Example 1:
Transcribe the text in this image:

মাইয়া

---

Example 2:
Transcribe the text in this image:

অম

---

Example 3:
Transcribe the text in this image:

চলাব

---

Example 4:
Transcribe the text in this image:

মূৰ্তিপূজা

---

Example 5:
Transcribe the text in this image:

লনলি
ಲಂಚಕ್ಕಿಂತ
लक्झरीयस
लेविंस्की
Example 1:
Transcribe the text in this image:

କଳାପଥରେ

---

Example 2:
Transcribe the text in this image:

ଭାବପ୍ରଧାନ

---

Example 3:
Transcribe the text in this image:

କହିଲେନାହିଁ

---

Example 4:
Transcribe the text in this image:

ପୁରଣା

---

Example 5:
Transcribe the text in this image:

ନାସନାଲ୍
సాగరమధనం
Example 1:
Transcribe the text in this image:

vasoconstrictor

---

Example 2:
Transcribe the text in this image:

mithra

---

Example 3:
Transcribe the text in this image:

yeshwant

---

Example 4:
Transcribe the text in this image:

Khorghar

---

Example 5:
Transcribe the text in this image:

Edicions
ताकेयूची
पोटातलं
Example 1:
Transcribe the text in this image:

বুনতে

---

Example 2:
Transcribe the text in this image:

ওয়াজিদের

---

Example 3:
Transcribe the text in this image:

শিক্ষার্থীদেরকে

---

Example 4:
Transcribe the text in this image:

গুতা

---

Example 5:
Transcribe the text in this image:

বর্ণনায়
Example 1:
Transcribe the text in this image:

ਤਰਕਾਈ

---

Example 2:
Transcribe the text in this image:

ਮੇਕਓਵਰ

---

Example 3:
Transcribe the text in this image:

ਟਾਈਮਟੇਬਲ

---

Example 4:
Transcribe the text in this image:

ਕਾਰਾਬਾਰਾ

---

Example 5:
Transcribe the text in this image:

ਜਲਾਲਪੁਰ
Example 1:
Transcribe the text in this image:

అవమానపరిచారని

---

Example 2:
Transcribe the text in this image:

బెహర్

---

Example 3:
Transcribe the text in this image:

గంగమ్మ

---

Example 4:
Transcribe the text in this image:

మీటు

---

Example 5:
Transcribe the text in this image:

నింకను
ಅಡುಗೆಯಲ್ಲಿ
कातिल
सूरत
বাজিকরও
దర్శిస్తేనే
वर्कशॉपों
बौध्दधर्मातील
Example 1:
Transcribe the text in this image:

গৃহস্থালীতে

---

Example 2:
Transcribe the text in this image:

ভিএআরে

============

* Required action:
The full listing is to be printed again exactly as it stands.

* Response to this exercise:
Example 1:
Transcribe the text in this image:

মাইয়া

---

Example 2:
Transcribe the text in this image:

অম

---

Example 3:
Transcribe the text in this image:

চলাব

---

Example 4:
Transcribe the text in this image:

মূৰ্তিপূজা

---

Example 5:
Transcribe the text in this image:

লনলি
ಲಂಚಕ್ಕಿಂತ
लक्झरीयस
लेविंस्की
Example 1:
Transcribe the text in this image:

କଳାପଥରେ

---

Example 2:
Transcribe the text in this image:

ଭାବପ୍ରଧାନ

---

Example 3:
Transcribe the text in this image:

କହିଲେନାହିଁ

---

Example 4:
Transcribe the text in this image:

ପୁରଣା

---

Example 5:
Transcribe the text in this image:

ନାସନାଲ୍
సాగరమధనం
Example 1:
Transcribe the text in this image:

vasoconstrictor

---

Example 2:
Transcribe the text in this image:

mithra

---

Example 3:
Transcribe the text in this image:

yeshwant

---

Example 4:
Transcribe the text in this image:

Khorghar

---

Example 5:
Transcribe the text in this image:

Edicions
ताकेयूची
पोटातलं
Example 1:
Transcribe the text in this image:

বুনতে

---

Example 2:
Transcribe the text in this image:

ওয়াজিদের

---

Example 3:
Transcribe the text in this image:

শিক্ষার্থীদেরকে

---

Example 4:
Transcribe the text in this image:

গুতা

---

Example 5:
Transcribe the text in this image:

বর্ণনায়
Example 1:
Transcribe the text in this image:

ਤਰਕਾਈ

---

Example 2:
Transcribe the text in this image:

ਮੇਕਓਵਰ

---

Example 3:
Transcribe the text in this image:

ਟਾਈਮਟੇਬਲ

---

Example 4:
Transcribe the text in this image:

ਕਾਰਾਬਾਰਾ

---

Example 5:
Transcribe the text in this image:

ਜਲਾਲਪੁਰ
Example 1:
Transcribe the text in this image:

అవమానపరిచారని

---

Example 2:
Transcribe the text in this image:

బెహర్

---

Example 3:
Transcribe the text in this image:

గంగమ్మ

---

Example 4:
Transcribe the text in this image:

మీటు

---

Example 5:
Transcribe the text in this image:

నింకను
ಅಡುಗೆಯಲ್ಲಿ
कातिल
सूरत
বাজিকরও
దర్శిస్తేనే
वर्कशॉपों
बौध्दधर्मातील
Example 1:
Transcribe the text in this image:

গৃহস্থালীতে

---

Example 2:
Transcribe the text in this image:

ভিএআরে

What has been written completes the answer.